The U.S. Department of Labor’s Office of Federal Contract Compliance Program (OFCCP) released information Monday on the race and ethnicity, gender and job categories of workers at federal contractors and first-tier subcontractors.
The data was made available as the result of Freedom of Information Act requests — and a subsequent lawsuit — by the not-for-profit Center for Investigative Reporting news organization for Type 2 Consolidated EEO-1 reports from 2016 through 2020 for federal contractors with 50 or more employees and more than one location.
The OFCCP released information on 19,289 businesses that did not submit objections to having their data shared.
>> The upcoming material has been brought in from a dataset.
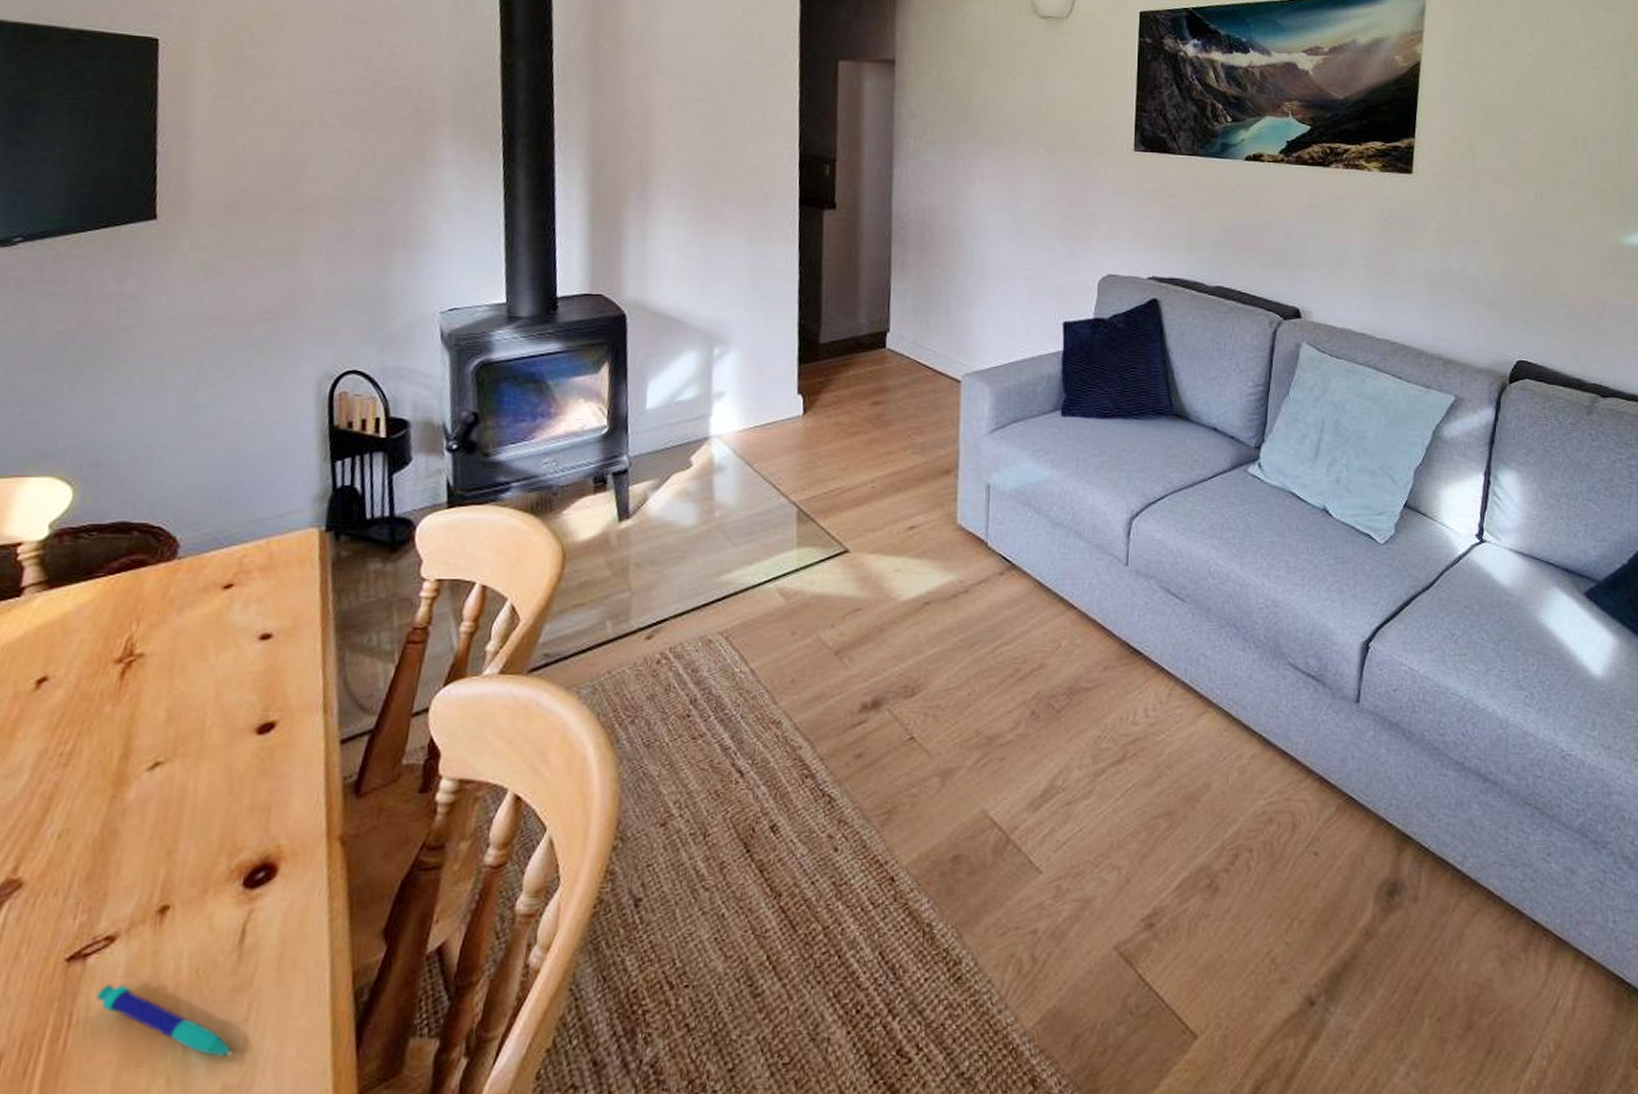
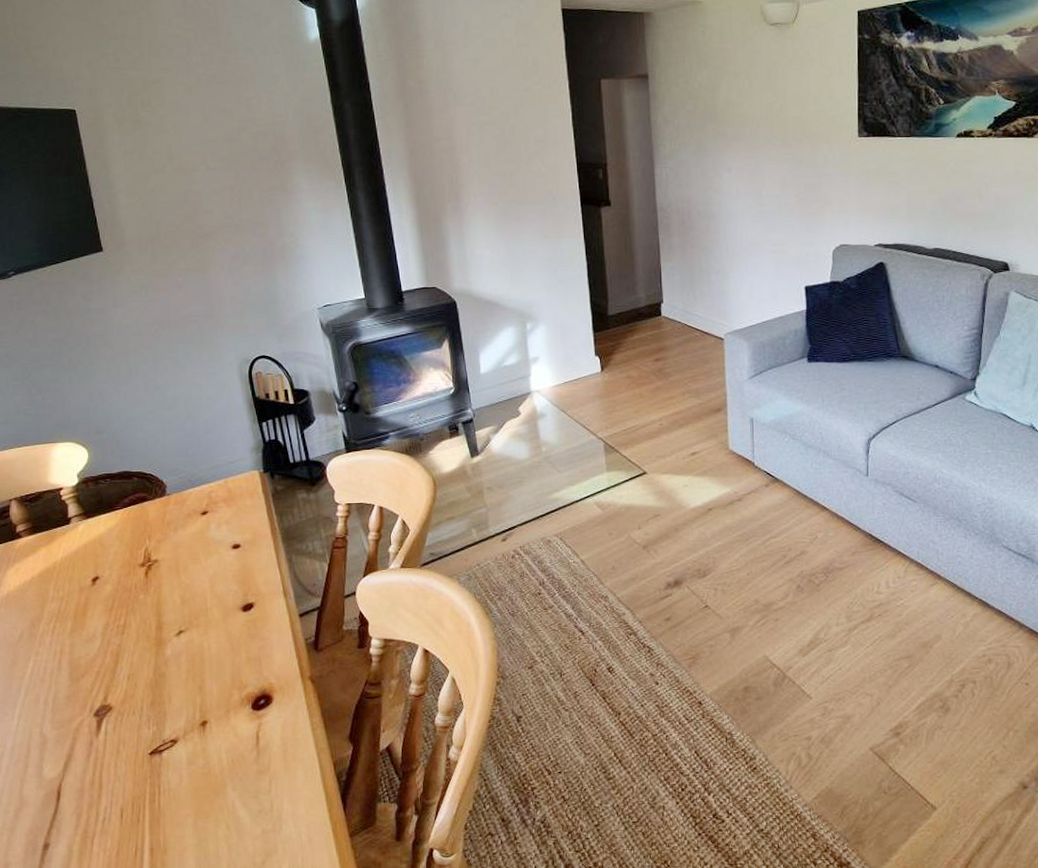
pen: present [96,984,233,1057] -> none [173,769,265,813]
Companies were given several opportunities to object and had until March 31 to contest the release of their information.
The information of the 4,365 businesses that did object may still be shared in a later release, after it is determined if the data falls under exemption 4 of the FOIA, which protects "trade secrets and commercial or financial information obtained from a person [that is] privileged or confidential,” per the U.S. Department of Justice. The Department of Labor also is evaluating claims by 360 companies that they are not federal contractors and shouldn’t be included in the data release.
“The releases of Type 2 EEO-1 data thus far have been from federal contractors that either affirmatively agreed to, or otherwise did not object to, disclosure of the data. For contractors that did object, OFCCP is in the process of evaluating those objections to determine if they provide a basis for withholding disclosure pursuant to FOIA Exemption 4. If OFCCP concludes that any of these objections do not provide a basis for withholding under FOIA Exemption 4, it will release the data a reasonable time after notifying the contractor of its determination,” a Department of Labor spokesperson told HR Dive via email.
The Department of Labor estimated the overall data request covers about 24,000 federal contractors and 75,000 reports, according to court documents filed in the U.S. District Court for the Northern District of California.
The Center for Investigative Reporting submitted FOIA requests for the data starting in 2019.